Doctors sent home everyone except a 14-year-old boy whose throat swelled shut. Hospital staffers inserted a tube to his lungs to keep him breathing, said Dr. Philip Shayne, a Grady emergency room spokesman.
The boy was in satisfactory condition today, said Grady spokeswoman Barbara Vogel.
"He's doing very well," Vogel said. "His breathing problems are looking better. "
Officials shut down the Oakland City MARTA station, disrupting the commute for two hours during the evening rush hour. The station was operating normally today.
The FBI's domestic terrorism squad joined the investigation because of reports that a man sprayed something into the train, said Celestine Armstead, spokeswoman for the FBI's Atlanta office.
However, Dee Baker, a spokeswoman for MARTA, said investigators had found no one who saw anything sprayed. She said the investigation was centered on a man dressed in "a heavy coat and shorts" who entered the car through a back door at the West End station.
The man coughed uncontrollably, gasped out an expletive, walked up the aisle clutching at seats to keep himself balanced and staggered out through the middle door, she said. Seconds later, on the two-minute run to Oakland City, passengers began falling ill.
"He seemed to have been exposed to the same thing or something similar as the passengers," Baker said.
She said investigators had found no one who noticed the man at West End before or after he passed through the car. She said they were checking to see whether he showed up on security videos at the station.

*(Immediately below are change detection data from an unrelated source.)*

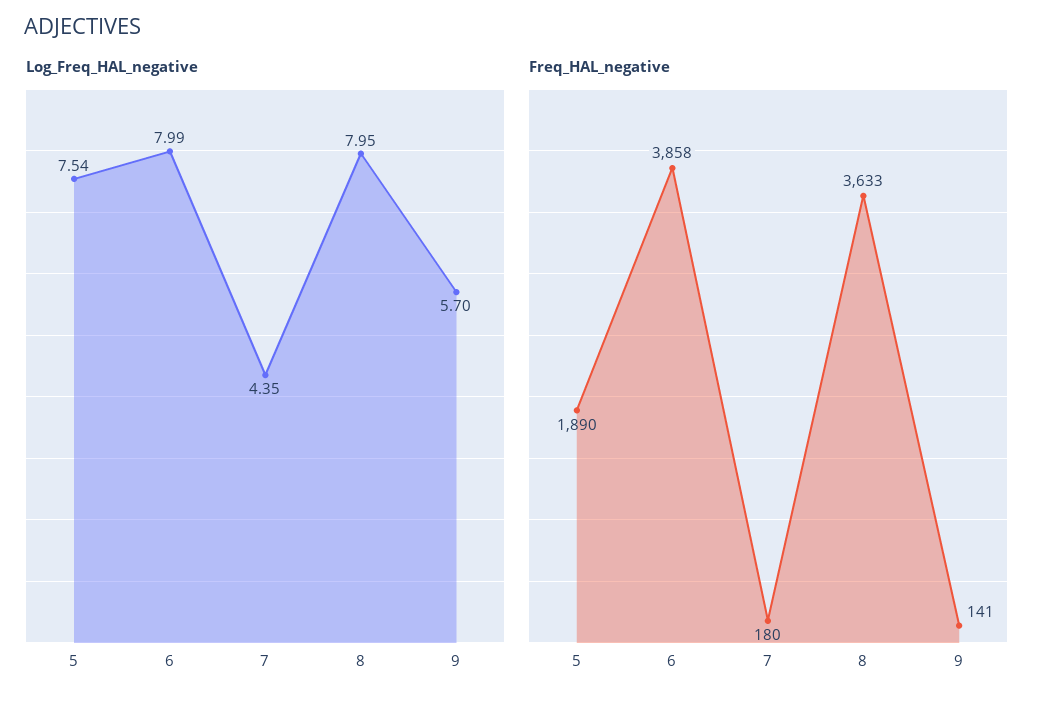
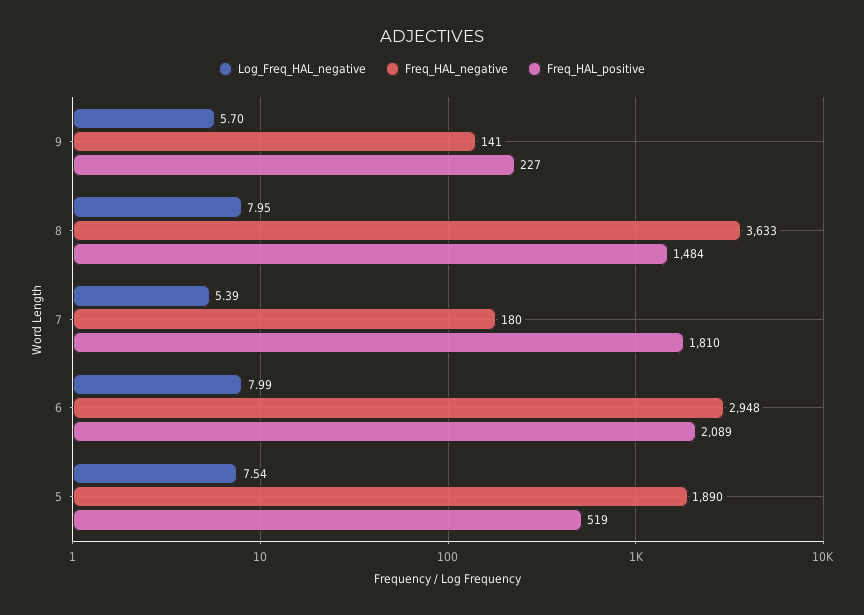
  {
    "Log_Freq_HAL_negative": {
      "5": 7.54,
      "6": 7.99,
-     "7": 4.35,
+     "7": 5.39,
      "8": 7.95,
      "9": 5.7
    },
    "Freq_HAL_negative": {
      "5": 1890,
-     "6": 3858,
+     "6": 2948,
      "7": 180,
      "8": 3633,
      "9": 141
-   }
+   },
+   "Freq_HAL_positive": {
+     "9": 227,
+     "8": 1484,
+     "7": 1810,
+     "6": 2089,
+     "5": 519
+   }
  }

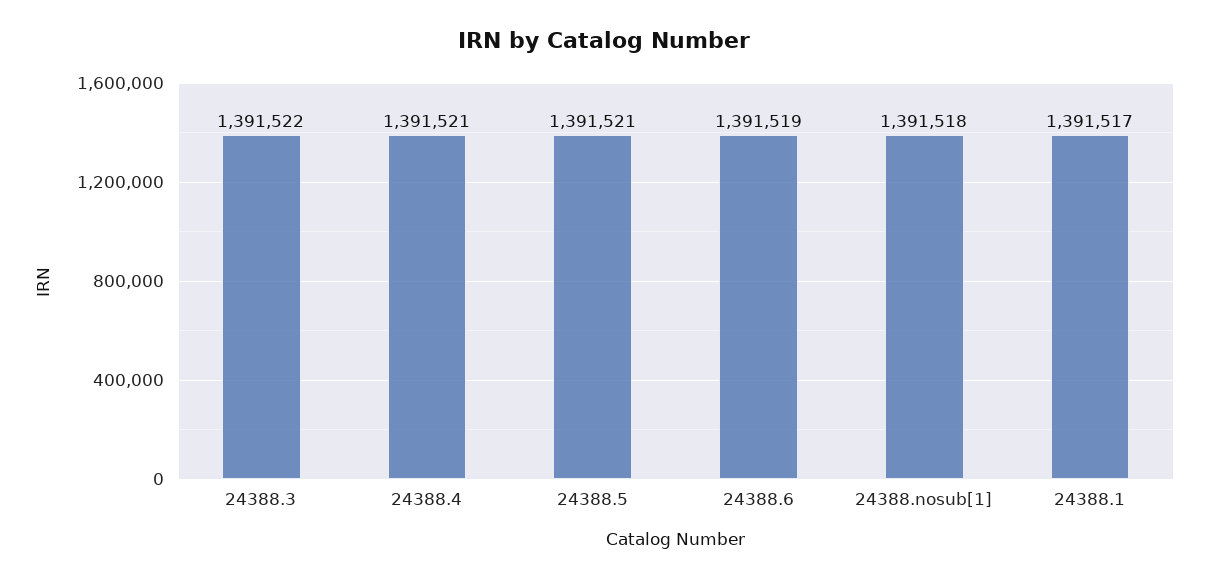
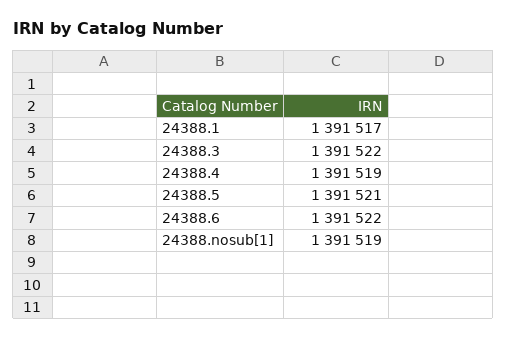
  {
    "24388.3": 1391522,
-   "24388.4": 1391521,
+   "24388.4": 1391519,
    "24388.5": 1391521,
-   "24388.6": 1391519,
+   "24388.6": 1391522,
-   "24388.nosub[1]": 1391518,
+   "24388.nosub[1]": 1391519,
    "24388.1": 1391517
  }

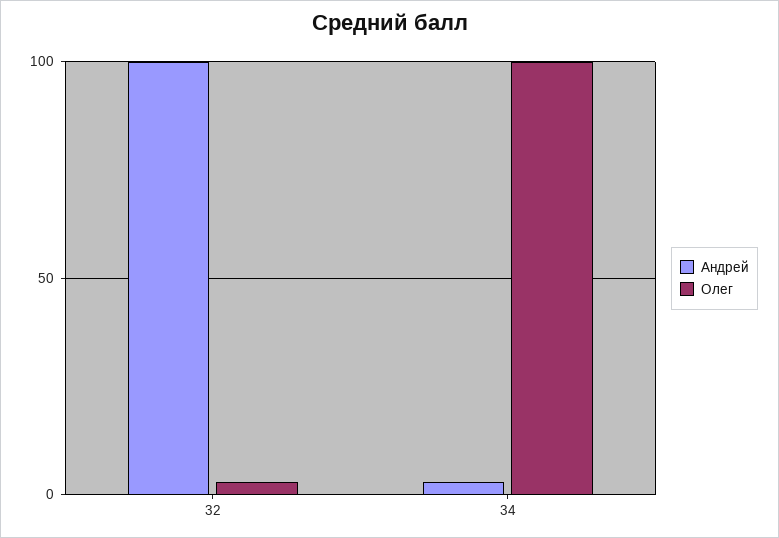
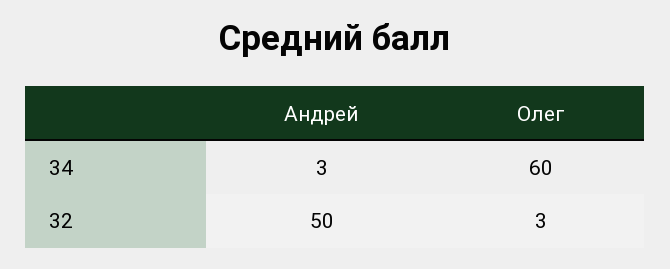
  {
    "Андрей": {
-     "32": 100,
+     "32": 50,
      "34": 3
    },
    "Олег": {
      "32": 3,
-     "34": 100
+     "34": 60
    }
  }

No one saw him spray anything, she said. "He had his hands covering his mouth or holding on to the seats."
MARTA Police Chief Gene Wilson said he had conflicting reports about what the man looked like.
The first victims were the seven riders, the first MARTA police officer to enter the train at 6:12 p.m., and a MARTA rail supervisor, Wilson said.
Of the 21 victims, those most seriously affected coughed, felt tightness in their chests, had eye irritation, felt nauseated and had difficulty breathing.
Medical care for the victims began at the MARTA station. Atlanta firefighters hosed off victims, dousing the fully clothed people with a light stream of water. Ambulances took them to Grady.
At the hospital, the victims stepped off the ambulances and into plastic decontamination tents. Hospital staffers escorted the victims through a series of showers.
Because no one knew what the substance was, Grady workers placed all sheets, towels and materials in red hazardous waste bags. They also drained the shower water into barrels, instead of letting it go into the Atlanta sewer system.
Those who were released were given green hospital scrubs to wear because their clothes were confiscated by the FBI to identify the substance, Vogel said.
Every emergency employee who came into contact with the victims from the train went through the same decontamination process at the scene and then again at Grady.
Staff writers Mike Morris, Gita M. Smith, Doug Payne and Cory McDonald contributed to this article.